Im Spiegelkabinett des Egos
Der Auflösungsprozess der Suchenden geht weiter. Wie eine Zwiebel, Schicht um Schicht, tauchen lang gepflegte und gehegte Glaubenssätze auf und schreien lautstark nach Aufmerksamkeit. Ich bin Zeugin und Zwiebel gleichermaßen. Ich schaue mir praktisch dabei zu, wie ich mich selber schäle. Ziemlich makaber, aber alternativlos. Zumindest hier.
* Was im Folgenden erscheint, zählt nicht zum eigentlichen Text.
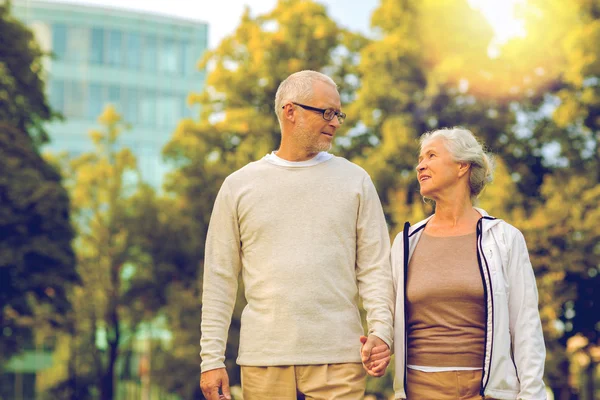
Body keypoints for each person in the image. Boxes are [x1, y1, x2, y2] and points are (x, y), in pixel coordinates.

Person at [199, 70, 394, 400]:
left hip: (339, 358)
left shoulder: (355, 181)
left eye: (338, 114)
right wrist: (211, 360)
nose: (335, 122)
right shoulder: (238, 185)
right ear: (290, 111)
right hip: (264, 359)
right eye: (326, 112)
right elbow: (220, 278)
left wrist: (382, 332)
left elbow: (375, 268)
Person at [388, 127, 546, 399]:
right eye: (420, 158)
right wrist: (378, 344)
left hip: (486, 391)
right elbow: (388, 317)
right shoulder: (406, 242)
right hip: (419, 388)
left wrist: (532, 394)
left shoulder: (505, 239)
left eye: (431, 155)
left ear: (462, 165)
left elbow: (526, 326)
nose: (420, 165)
Was schreit die Suchende denn da?
Da ist immer noch eine, die erwachen will. Eine, die wissen will, ob sich das ganze Leiden und die Entbehrungen gelohnt haben. Eine die festhalten will an der Hoffnung, dass das Leben nicht total abgef*ckt ist und dass es bitte schön einen Sinn hat. Diese Eine ist ziemlich sauer. Sie sagt: „Seit 40 Jahren renne und mache ich, lasse das weltliche Leben ziehen, aber wofür? Wo ist mein Anteil vom großen Glück der Erleuchtung?“
Da sitze ich nun mit dieser wütenden Stimme im Kopf. Ich höre sie nicht nur. Ich fühle sie in jeder Zelle meines Körpers. Ich spüre ihren Schmerz, ihre Verzweiflung. Ich weine ihre Tränen.
Noch mehr Stimmen im Kopf
Und gerne, nur allzu gerne würde eine andere Stimme in mir sie in ein dunkles Loch stecken, sodass ich sie nicht hören und nicht sehen muss. „Kann die nicht mal aufhören? Wenn sie nicht wäre, dann wäre hier alles voll in Butter. Dann wäre das Leben im Flow und voller Präsenz und Hingabe und so.“
Ich finde die Beschreibung, dass das Ego einem Spiegelkabinett gleicht, sehr zutreffend. Aus jeder Ecke grinst dich die Idee der Trennung in verschiedenen Verzerrungen und Verkleidungen an.
Liebevoll den Raum halten
Meine Versuche, die Stimmen zu ignorieren, loszuwerden, zu besänftigen, laufen alle ins Leere. Zum Glück. Denn aus dieser Leere heraus macht sich ein zaghafter Impuls bemerkbar, so sanft wie der Flügelschlag eines Schmetterlings. Er kommt ohne Worte, aber mit einem spürbaren Wissen in meinem Herzraum. Wenn es Worte bräuchte, würden sie in etwa so lauten: „Nimm sie in den Arm, all diese verirrten Stimmen. Halte sie, solange sie gehalten werden wollen. Sie wollen gesehen und gewürdigt werden wie alles, was lebt.“
Frieden beginnt in dir – in jedem Moment, in dem du bereit bist, alles zu umarmen, was auftaucht.